# [HOW TO COMPLETE THIS TASK]
Report the count of lines with "Schriftzug" in the data below, and no other words.

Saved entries
=== Section Start ===
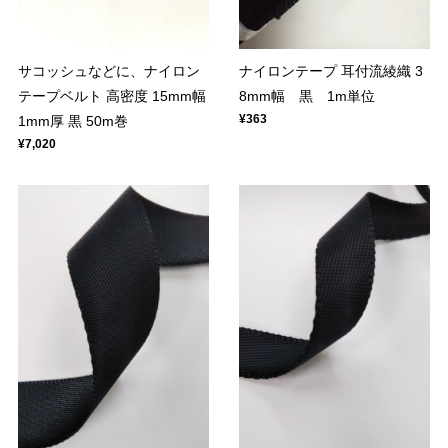
サコッシュなどに、ナイロン
ナイロンテープ 耳付流綾織 3
テープベルト 高密度 15mm幅
8mm幅 黒 1m単位
¥363
1mm厚 黒 50m巻
¥7,020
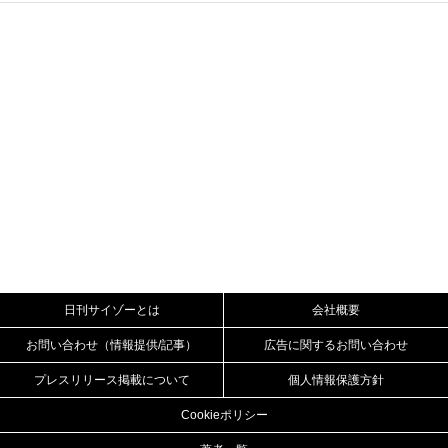
日刊サイゾーとは
会社概要
お問い合わせ（情報提供/記事）
広告に関するお問い合わせ
プレスリリース掲載について
個人情報保護方針
Cookieポリシー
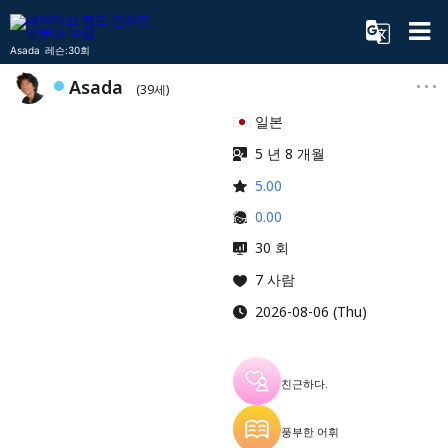
Asada 레슨:30회
Asada
(39세)
일본
5 년 8 개월
5.00
0.00
30 회
7 사람
2026-08-06 (Thu)
친근하다.
풍부한 어휘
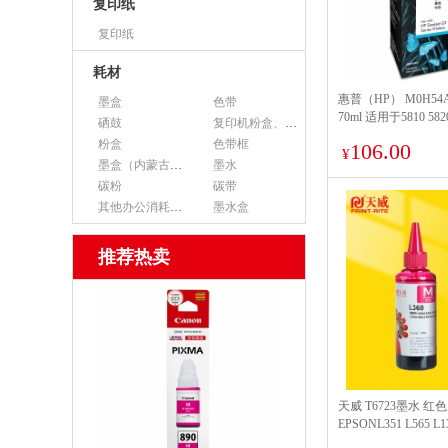
复印纸
复印纸
耗材
惠普（HP） M0H54A
墨盒
色带
70ml 适用于5810 5820
硒鼓
复印机粉盒、墨粉
页数8000页
粉盒
色带框
106.00
¥
墨盒（内蒙古专用）
墨水
碳粉
碳带
其他办公消耗用品
墨水盒
推荐热卖
天威 T6723墨水 红色
EPSONL351 L565 L13
L383 L301 L455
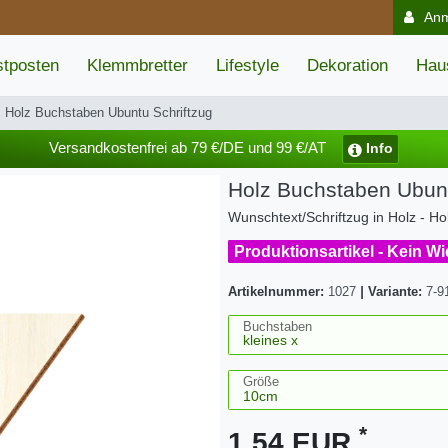
An
tposten
Klemmbretter
Lifestyle
Dekoration
Hau
Holz Buchstaben Ubuntu Schriftzug
Versandkostenfrei ab 79 €/DE und 99 €/AT
Info
Holz Buchstaben Ubunt
Wunschtext/Schriftzug in Holz - 
Produktionsartikel - Kein W
Artikelnummer:
1027
|
Variante:
7-9
Buchstaben
Größe
*
1,54 EUR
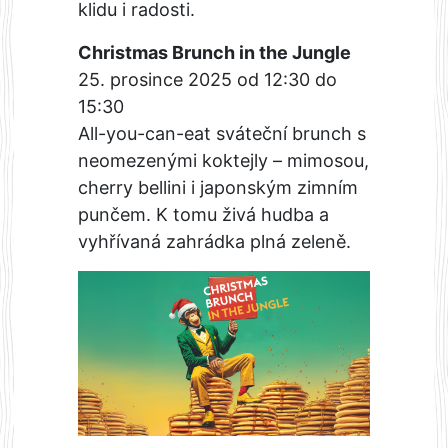
klidu i radosti.
Christmas Brunch in the Jungle
25. prosince 2025 od 12:30 do
15:30
All-you-can-eat sváteční brunch s
neomezenými koktejly – mimosou,
cherry bellini i japonským zimním
punčem. K tomu živá hudba a
vyhřívaná zahrádka plná zeleně.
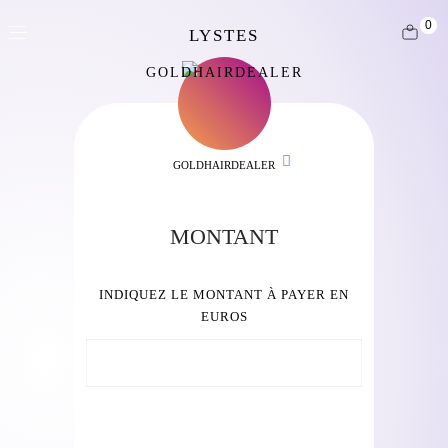
0
GOLDHAIRDEALER
GOLDHAIRDEALER
MONTANT
INDIQUEZ LE MONTANT À PAYER EN
EUROS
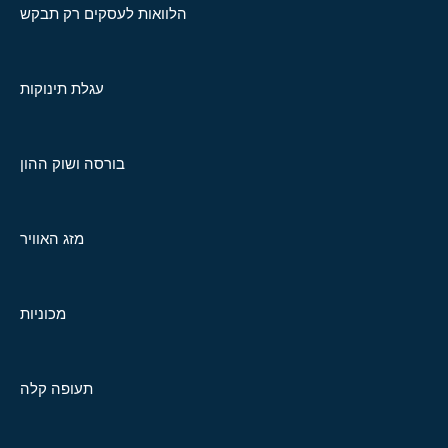
הלוואות לעסקים רק תבקש
עגלת תינוקות
בורסה ושוק ההון
מזג האוויר
מכוניות
תעופה קלה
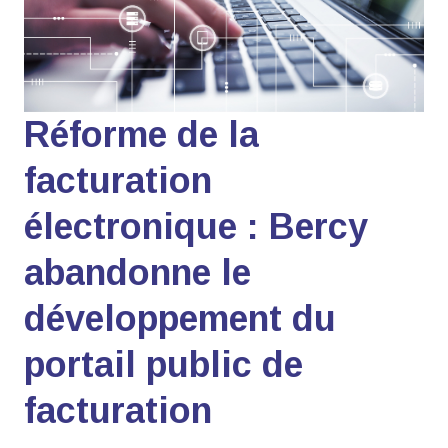
Réforme de la
facturation
électronique : Bercy
abandonne le
développement du
portail public de
facturation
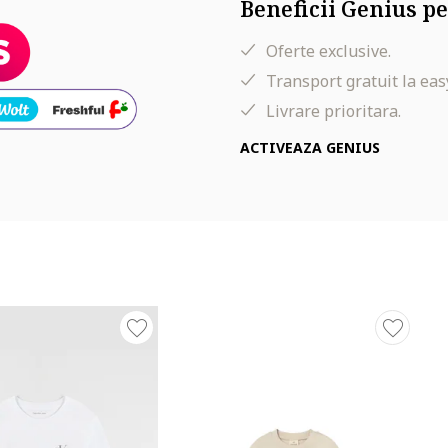
Beneficii Genius pe
Oferte exclusive.
Transport gratuit la eas
Livrare prioritara.
ACTIVEAZA GENIUS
=== Section End ===
# [ANSWER TO THIS TASK]
2